Sept. 11, 2001. I was 21 years old, my daughter, "Miss Zee", was 2. We were living in Texas, I was a waitress at the local Denny's. I was in a relationship, but it was going nowhere fast. I was unhappy and knew it wouldn't last. We were just waking up, I didn't have a tv, so we had no idea what had happened. My x husband called me, and I was irritated to hear his voice. He said "They bombed the World Trade Center". I laughed. Yes, I laughed, I am ashamed to admit it, but I didn't know what he was talking about. I was still half asleep, could't figure out who "They" were, and didn't know what he meant by "World Trade Center." I guess I was always kinda shut off from society in some way, because I honestly did not know that the Twin Towers were called "The World Trade Center". So I figured my x husband was telling me about something that had happened in another country. Because stuff like that happens in other countries, but not here. So I was like, "Umm, okay. Why are you calling me? I just woke up." As if my x-husband didn't already think I was a cold-hearted bitch. He says, "No, I mean it, they bombed the World Trade Center." My blonde moment continued...."Where is that?"
"New York! The Twin Towers! It's on the TV! COME OVER HERE!"

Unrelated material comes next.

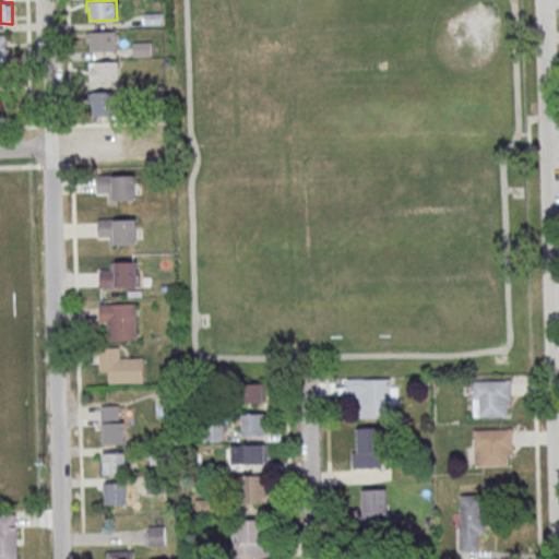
[(87,31),(118,31),(118,50),(91,50),(91,42),(87,42),(87,31)]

Everything stopped. I went cold. The rest of the day was cold. The rest of the day was in slow motion. Nothing that I cared about before really seemed to matter.... I forgot about how unsatisfying my relationship was. I forgot about how much I hated my x-husband. I forgot about how annoying my job was. Watching the towers fall again and again on TV, listening to them explain what happened as they figured it out. Hearing the words "Al Queida" and "Taliban" for the first time. Confusion. Fear. Looking up at the sky, wondering if more would die today. Looking up at the sky, and wondering if we are going to war, if the war would be on American turf. Wondering how much our lives would change, how much our country would change. Frozen in time, tears and words stuck in my throat; neither came out for a long time.
A few days later, my boyfriend and I broke up. He took his car and drove back to Oklahoma. I wasn't upset. It had been over before he left. It had been over before the towers fell. I somehow felt like the timing was symbolic. America had been shaken awake by a catastrophe, and was now stronger, more alert, more aware of it's priorities as a nation, and ready to rebuild. I felt the same way. I didn't want to waste any more time on trivial relationships. I had gone thru so much in the previous two years, and I felt like I was finally ready to take my life seriously again, to start building something meaningful rather than just playing in the rubble and ashes. Ironically enough, I began dating again a week later. September 18. We have been together ever since. We ended up getting married in 2003, and having two more kids together. Over the past 8 years, America has had to make a lot of choices, change, move forward, and grow up. So have I.